Don’t expect a white-washed, heterosexual-exclusive cast of characters in “Six of Crows.” The diversity in Kaz’s crew is actually impressive — all six members hail from widely different cultures and geographical locations. They have different native languages, beliefs and skin colors. There are boy-girl love interests along with boy-boy love interests. The romance, however, develops so gradually you’ll be reaching for the second book just to see if there is any at all. There’s no instant success or clear happy ending to roll your eyes at either. The project that starts as a well-paid gig turns into a campaign for revenge, acceptance, home and happiness.
Also unusual for YA books, “Six of Crows” is part of a two-part series, rather than the typical trilogy.
4. Dairy Queen
When her father injures his hip moving a manure-spreader, 15-year-old D.J. Schwenk single-handedly takes over the work on her family’s small dairy farm without skipping a beat.
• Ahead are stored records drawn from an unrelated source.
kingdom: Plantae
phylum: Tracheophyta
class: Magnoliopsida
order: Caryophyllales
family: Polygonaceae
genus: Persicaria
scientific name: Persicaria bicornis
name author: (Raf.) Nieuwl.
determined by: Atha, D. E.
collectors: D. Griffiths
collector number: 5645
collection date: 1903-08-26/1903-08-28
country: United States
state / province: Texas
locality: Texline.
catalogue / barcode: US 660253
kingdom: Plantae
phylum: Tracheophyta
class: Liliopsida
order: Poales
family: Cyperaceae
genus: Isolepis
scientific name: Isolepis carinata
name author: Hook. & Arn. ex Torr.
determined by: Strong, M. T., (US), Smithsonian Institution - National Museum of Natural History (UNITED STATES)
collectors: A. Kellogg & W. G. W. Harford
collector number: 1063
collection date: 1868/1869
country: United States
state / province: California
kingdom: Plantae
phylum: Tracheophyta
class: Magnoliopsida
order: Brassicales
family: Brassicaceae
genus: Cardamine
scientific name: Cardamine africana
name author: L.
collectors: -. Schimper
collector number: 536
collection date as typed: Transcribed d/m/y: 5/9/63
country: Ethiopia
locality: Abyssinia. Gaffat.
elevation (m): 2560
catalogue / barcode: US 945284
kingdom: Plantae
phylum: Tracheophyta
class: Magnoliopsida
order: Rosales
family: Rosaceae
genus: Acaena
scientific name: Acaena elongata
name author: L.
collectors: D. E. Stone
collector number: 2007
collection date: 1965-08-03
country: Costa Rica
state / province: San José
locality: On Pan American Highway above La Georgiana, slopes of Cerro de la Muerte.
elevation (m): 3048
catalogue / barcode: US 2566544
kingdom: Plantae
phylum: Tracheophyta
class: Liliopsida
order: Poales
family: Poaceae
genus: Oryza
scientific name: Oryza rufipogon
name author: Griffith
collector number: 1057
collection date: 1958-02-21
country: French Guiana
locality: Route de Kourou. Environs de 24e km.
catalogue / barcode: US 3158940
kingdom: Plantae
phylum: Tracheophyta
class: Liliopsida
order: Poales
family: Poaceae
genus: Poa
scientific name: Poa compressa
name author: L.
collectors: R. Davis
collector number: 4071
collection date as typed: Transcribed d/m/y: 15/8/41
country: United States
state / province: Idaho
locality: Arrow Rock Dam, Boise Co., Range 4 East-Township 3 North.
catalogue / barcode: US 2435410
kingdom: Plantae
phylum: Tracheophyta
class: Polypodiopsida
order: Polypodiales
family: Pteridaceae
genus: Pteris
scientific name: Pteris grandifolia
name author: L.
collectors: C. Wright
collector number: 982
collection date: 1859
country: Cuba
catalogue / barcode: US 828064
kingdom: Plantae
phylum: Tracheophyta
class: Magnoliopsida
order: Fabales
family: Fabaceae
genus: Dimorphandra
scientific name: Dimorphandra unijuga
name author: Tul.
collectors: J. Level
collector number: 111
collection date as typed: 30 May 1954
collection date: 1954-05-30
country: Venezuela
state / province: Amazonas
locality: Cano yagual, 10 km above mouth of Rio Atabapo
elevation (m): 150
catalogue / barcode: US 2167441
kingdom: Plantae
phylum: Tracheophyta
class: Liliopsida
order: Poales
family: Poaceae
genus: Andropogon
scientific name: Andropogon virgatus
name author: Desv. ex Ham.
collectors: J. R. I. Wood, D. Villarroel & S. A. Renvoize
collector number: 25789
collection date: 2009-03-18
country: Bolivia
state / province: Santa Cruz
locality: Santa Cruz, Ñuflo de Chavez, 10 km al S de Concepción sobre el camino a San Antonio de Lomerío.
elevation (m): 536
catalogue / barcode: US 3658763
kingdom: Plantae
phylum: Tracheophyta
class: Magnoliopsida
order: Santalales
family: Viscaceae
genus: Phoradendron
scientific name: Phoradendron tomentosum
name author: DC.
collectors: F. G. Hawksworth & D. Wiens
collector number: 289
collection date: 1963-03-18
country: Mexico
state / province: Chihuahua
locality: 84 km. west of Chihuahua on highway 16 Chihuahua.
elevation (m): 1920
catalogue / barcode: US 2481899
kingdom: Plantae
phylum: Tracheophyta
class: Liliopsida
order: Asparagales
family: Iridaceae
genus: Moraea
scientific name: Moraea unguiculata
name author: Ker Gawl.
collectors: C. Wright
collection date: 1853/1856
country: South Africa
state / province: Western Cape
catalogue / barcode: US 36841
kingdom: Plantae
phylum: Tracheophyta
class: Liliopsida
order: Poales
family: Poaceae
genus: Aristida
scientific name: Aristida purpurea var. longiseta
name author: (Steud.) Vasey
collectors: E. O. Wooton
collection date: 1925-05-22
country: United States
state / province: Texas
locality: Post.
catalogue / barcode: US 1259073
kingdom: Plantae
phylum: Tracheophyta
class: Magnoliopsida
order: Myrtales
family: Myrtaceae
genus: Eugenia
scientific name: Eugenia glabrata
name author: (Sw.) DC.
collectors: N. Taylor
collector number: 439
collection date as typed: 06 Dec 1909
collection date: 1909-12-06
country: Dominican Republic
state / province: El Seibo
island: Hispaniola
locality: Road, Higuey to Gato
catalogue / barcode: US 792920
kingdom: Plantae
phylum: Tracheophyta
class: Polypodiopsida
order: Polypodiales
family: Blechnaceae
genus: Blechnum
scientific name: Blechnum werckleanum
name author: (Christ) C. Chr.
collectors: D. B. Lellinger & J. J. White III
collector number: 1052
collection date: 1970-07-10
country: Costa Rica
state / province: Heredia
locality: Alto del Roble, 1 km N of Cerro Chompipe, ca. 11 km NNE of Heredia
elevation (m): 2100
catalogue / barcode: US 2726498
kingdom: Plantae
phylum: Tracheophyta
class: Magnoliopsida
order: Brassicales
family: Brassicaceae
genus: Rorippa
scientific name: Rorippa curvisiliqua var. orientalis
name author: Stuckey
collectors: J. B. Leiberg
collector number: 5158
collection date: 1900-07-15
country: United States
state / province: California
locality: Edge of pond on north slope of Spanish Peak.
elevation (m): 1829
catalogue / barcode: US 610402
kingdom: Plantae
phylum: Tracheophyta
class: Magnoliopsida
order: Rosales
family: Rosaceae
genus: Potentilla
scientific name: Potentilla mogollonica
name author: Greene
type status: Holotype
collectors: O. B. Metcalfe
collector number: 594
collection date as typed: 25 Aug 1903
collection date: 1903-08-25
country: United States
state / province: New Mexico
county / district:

She and her whole family are actually a lot like their cows in the sense that they don’t talk much, a quirk that Brian Nelson, star quarterback at the rival high school, helpfully points out when he starts coming over during the summer to work.
What follows is not your typical summer of life-changing, parent-dying tragedy or tear-jerking romance, but the summer when Schwenk learns why her best friend Amber isn’t so friendly anymore, finally addresses the silent struggles that characterize her family, trains Nelson for the upcoming football season and ultimately decides to try out for football herself. Much more importantly, it’s the summer when Schwenk stops acting like a cow, learns to talk and more importantly has a lot to say.
Whimsical cover and title aside, “Dairy Queen” is pretty down-to-earth for a YA book, and reverts many stereotypes for high-school girls. Common clichés such as unparalleled athletic prowess and model-worthy appearance, which often accompany other strong female heroines, aren’t a problem with Schwenk. She’s as tangibly human as protagonists get, at least once she stops (metaphorically) acting like a cow.